WELLINGTON: New Zealand will independently assess the risk of using China’s Huawei Technologies in 5G networks, Prime Minister Jacinda Ardern said on Monday after a report suggested that British precautions could be used by other nations.
Huawei, the world’s biggest producer of telecoms equipment, faces intense scrutiny in the West over its relationship with the Chinese government and US-led allegations that its equipment could be used by Beijing for spying.
No evidence has been produced publicly and the firm has repeatedly denied the allegations, which have led several Western countries to restrict Huawei’s access to their markets.
The Financial Times reported on Sunday that the British government had decided it can mitigate the risks arising from the use of Huawei equipment in 5G networks. It said Britain’s conclusion would “carry great weight” with European leaders and other nations could use similar precautions.

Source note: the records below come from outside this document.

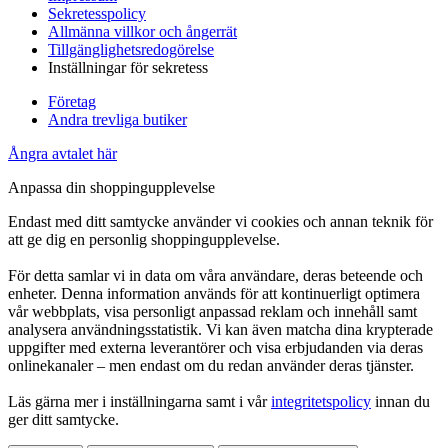
Sekretesspolicy
Allmänna villkor och ångerrät
Tillgänglighetsredogörelse
Inställningar för sekretess
Företag
Andra trevliga butiker
Ångra avtalet här
Anpassa din shoppingupplevelse
Endast med ditt samtycke använder vi cookies och annan teknik för
att ge dig en personlig shoppingupplevelse.
För detta samlar vi in data om våra användare, deras beteende och
enheter. Denna information används för att kontinuerligt optimera
vår webbplats, visa personligt anpassad reklam och innehåll samt
analysera användningsstatistik. Vi kan även matcha dina krypterade
uppgifter med externa leverantörer och visa erbjudanden via deras
onlinekanaler – men endast om du redan använder deras tjänster.
Läs gärna mer i inställningarna samt i vår
integritetspolicy
innan du
ger ditt samtycke.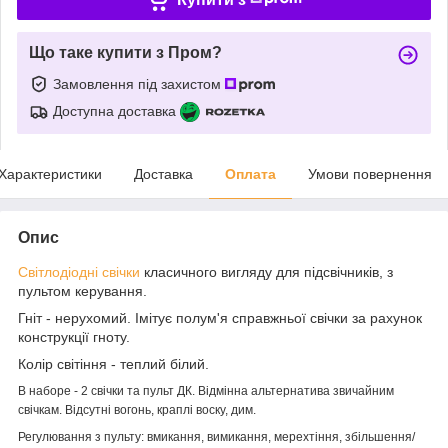
Що таке купити з Пром?
Замовлення під захистом
Доступна доставка
Характеристики
Доставка
Оплата
Умови повернення
Опис
Світлодіодні свічки
класичного вигляду для підсвічників, з
пультом керування.
Гніт - нерухомий. Імітує полум'я справжньої свічки за рахунок
конструкції гноту.
Колір світіння - теплий білий.
В наборе - 2 свічки та пульт ДК. Відмінна альтернатива звичайним
свічкам. Відсутні вогонь, краплі воску, дим.
Регулювання з пульту: вмикання, вимикання, мерехтіння, збільшення/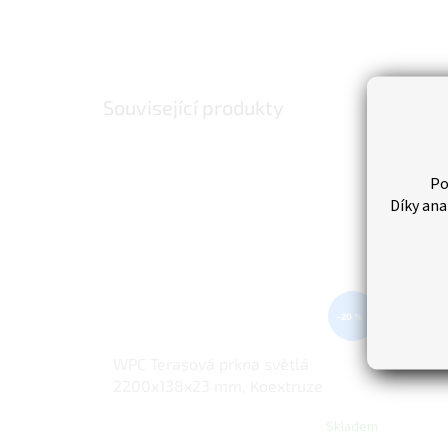
Související produkty
Po
Díky ana
–20 %
WPC Terasová prkna světlá
2200x138x23 mm, Koextruze
Skladem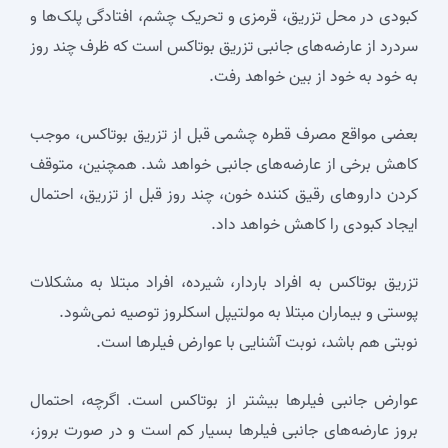
کبودی در محل تزریق، قرمزی و تحریک چشم، افتادگی پلک‌ها و
سردرد از عارضه‌های جانبی تزریق بوتاکس است که ظرف چند روز
به خود ‌به خود از بین خواهد رفت.
بعضی مواقع مصرف قطره چشمی قبل از تزریق بوتاکس، موجب
کاهش برخی از عارضه‌های جانبی خواهد شد. همچنین، متوقف
کردن داروهای رقیق کننده خون، چند روز قبل از تزریق، احتمال
ایجاد کبودی را کاهش خواهد داد.
تزریق بوتاکس به افراد باردار، شیرده، افراد مبتلا به مشکلات
پوستی و بیماران مبتلا به مولتیپل اسکلروز توصیه نمی‌شود.
نوبتی هم باشد، نوبت آشنایی با عوارض فیلرها است.
عوارض جانبی فیلرها بیشتر از بوتاکس است. اگرچه، احتمال
بروز عارضه‌های جانبی فیلرها بسیار کم است و در صورت بروز،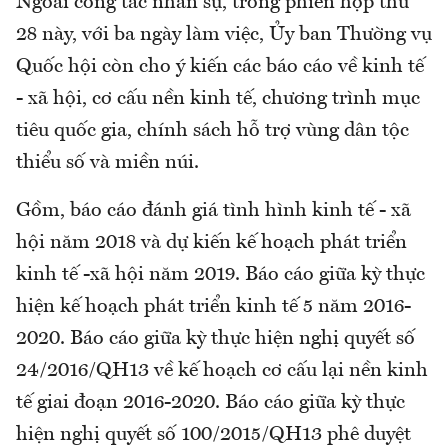
Ngoài công tác nhân sự, trong phiên họp thứ
28 này, với ba ngày làm việc, Ủy ban Thường vụ
Quốc hội còn cho ý kiến các báo cáo về kinh tế
- xã hội, cơ cấu nền kinh tế, chương trình mục
tiêu quốc gia, chính sách hỗ trợ vùng dân tộc
thiểu số và miền núi.
Gồm, báo cáo đánh giá tình hình kinh tế - xã
hội năm 2018 và dự kiến kế hoạch phát triển
kinh tế -xã hội năm 2019. Báo cáo giữa kỳ thực
hiện kế hoạch phát triển kinh tế 5 năm 2016-
2020. Báo cáo giữa kỳ thực hiện nghị quyết số
24/2016/QH13 về kế hoạch cơ cấu lại nền kinh
tế giai đoạn 2016-2020. Báo cáo giữa kỳ thực
hiện nghị quyết số 100/2015/QH13 phê duyệt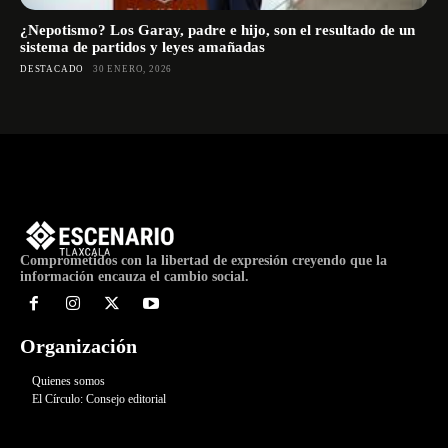
¿Nepotismo? Los Garay, padre e hijo, son el resultado de un
sistema de partidos y leyes amañadas
DESTACADO
30 ENERO, 2026
Comprometidos con la libertad de expresión creyendo que la
información encauza el cambio social.
Organización
Quienes somos
El Círculo: Consejo editorial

New Zealand’s intelligence agency in November rejected an initial request from telecommunications services provider Spark to use 5G equipment provided by Huawei.
At the time, the Government Communications Security Bureau (GCSB) gave Spark options to mitigate national security concerns over the use of Huawei equipment, Ardern said on Monday.
“The ball is now in their court,” she told a weekly news conference.
Ardern said New Zealand, which is a member of the Five Eyes intelligence sharing network that includes the United Kingdom and the United States, would conduct its own assessment.
“I would expect the GCSB to apply with our legislation and our own security assessments. It is fair to say Five Eyes, of course, share information but we make our own independent decisions,” she said.
Huawei New Zealand did not immediately respond to a request for comment. Spark said it was in discussions with GCSB officials.
“We are working through what possible mitigations we might be able to provide to address the concerns raised by the GCSB and have not yet made any decision on whether or when we should submit a revised proposal to GCSB,” Spark spokesman Andrew Pirie said in an emailed statement.
The Huawei decision, along with the government’s tougher stance on China’s growing influence in the Pacific, has some politicians and foreign policy analysts worried about potential strained ties with a key trading partner.
Ardern’s planned first visit to Beijing has faced scheduling issues, and China last week postponed a major tourism campaign in New Zealand days before its launch.
Ardern said her government’s relationship with China was strong despite some complex issues.
“Visits are not a measure of the health of a relationship they are only one small part of it,” she said, adding that trade and tourism ties remained strong.